TEST #3 (ExtendScript bug!)
input :: "Box x taxi x vaxx."
regex :: /(%\d\d|\w)+x/g
✖ Bo┊x┊ x taxi x vaxx.
✖ Box ┊x┊ taxi x vaxx.
✖ Box x ta┊x┊i x vaxx.
✖ Box x taxi ┊x┊ vaxx.
✖ Box x taxi x va┊x┊x.
✖ Box x taxi x vax┊x┊.

And in fact you could put anything else in the alternation structure, even a single character (% instead of %\d\d), this won't clear the symptoms. The bug is not related to the complexity of the regular expression, only to its (A|B)+ form. In many circumstances, ExtendScript's engine will just fall in an infinite loop (which you can eventually prevent by adding to the input string a suffix that the alternation can never match.)

Note, in the above results, that a ┊x┊ match is wrongly reported at any position of 'x' in the input string, including isolated 'x's that couldn't even be regarded as the tail of a regular match. So we cannot rely either on the value of regex.lastIndex as a hint for completing the matches.

Just remember this sad law:

   Any Greedy Quantified Alternative Is
   Deeply And Irreparably Flawed
   (in ExtendScript.)

Ironically, I found a partial workaround that only works when, well, we don't actually need it! Indeed, if your pattern looks like /(%|\w)+x/g in the sense that it consumes a single character on each side of the alternation, then it seems that the “lookahead trick” /((?=%|\w).)+x/g escapes the bug:

TEST #4 (Lookahead trick for single char. alternates)
input :: "Box x taxi x vaxx."
regex :: /((?=%|\w).)+x/g
✔ ┊Box┊ x taxi x vaxx.
✔ Box x ┊tax┊i x vaxx.
✔ Box x taxi x ┊vaxx┊.

But as I said we don't need it at all, since %|\w could be just encoded as a class, [%\w], which entirely eliminates the alternation structure.

Sometimes you can be satisfied with a non-greedy quantifier. In this case the RegExp instance seems to work much better, but have in mind that it won't capture maximal matches:

TEST #5 (Non-greedy quantifier)
input :: "Box x taxi x vaxx."
regex :: (%|\w)+?x
✔ ┊Box┊ x taxi x vaxx.
✔ Box x ┊tax┊i x vaxx.
✔ Box x taxi x ┊vax┊x.

(Note that the last match is then ┊vax┊x, not ┊vaxx┊.)

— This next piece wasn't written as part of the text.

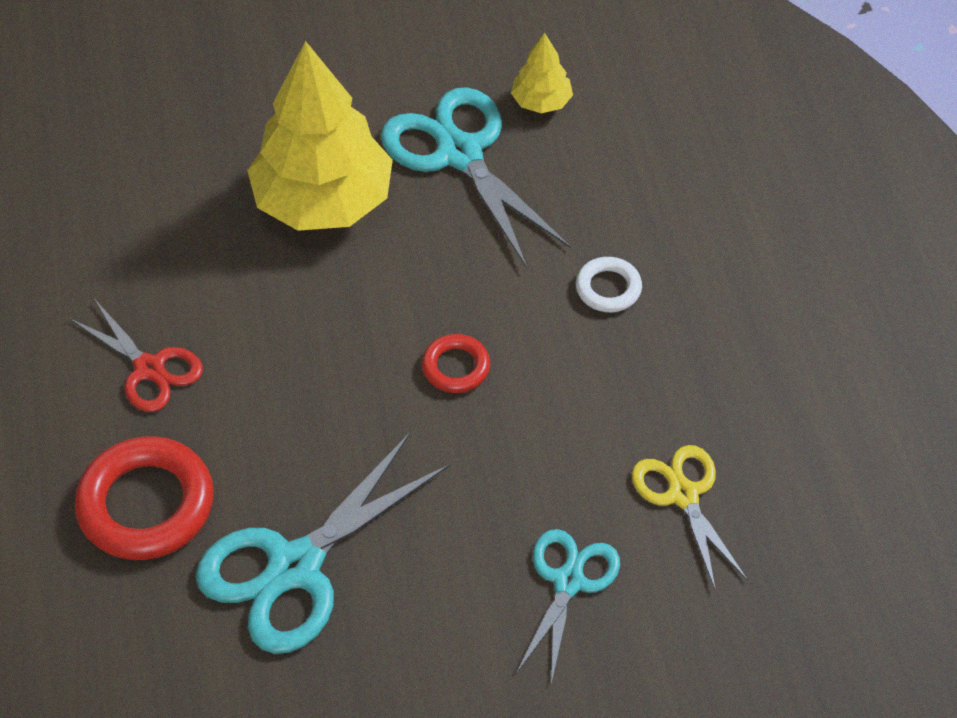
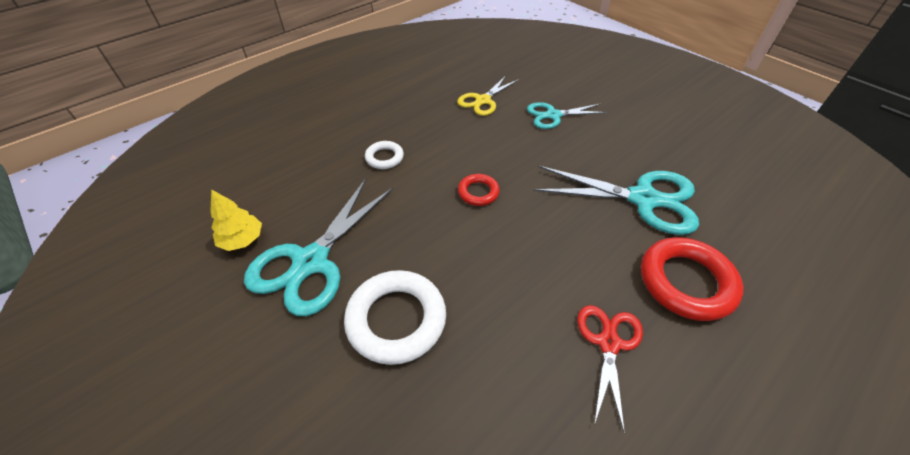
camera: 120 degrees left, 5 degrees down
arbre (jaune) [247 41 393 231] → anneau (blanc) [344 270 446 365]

The bug documented above is without a doubt one of the most dreadful in the ExtendScript regular expression engine. Barring a miracle, it will never be resolved since ExtendScript has been sentenced to death in the medium term. However, hundreds of existing scripts are likely to use RegExp objects, and sometimes very advanced patterns, which can collide at any time with the simple case of quantified alternations.

If you found a solution that I hadn't thought of, thank you in advance for sharing it!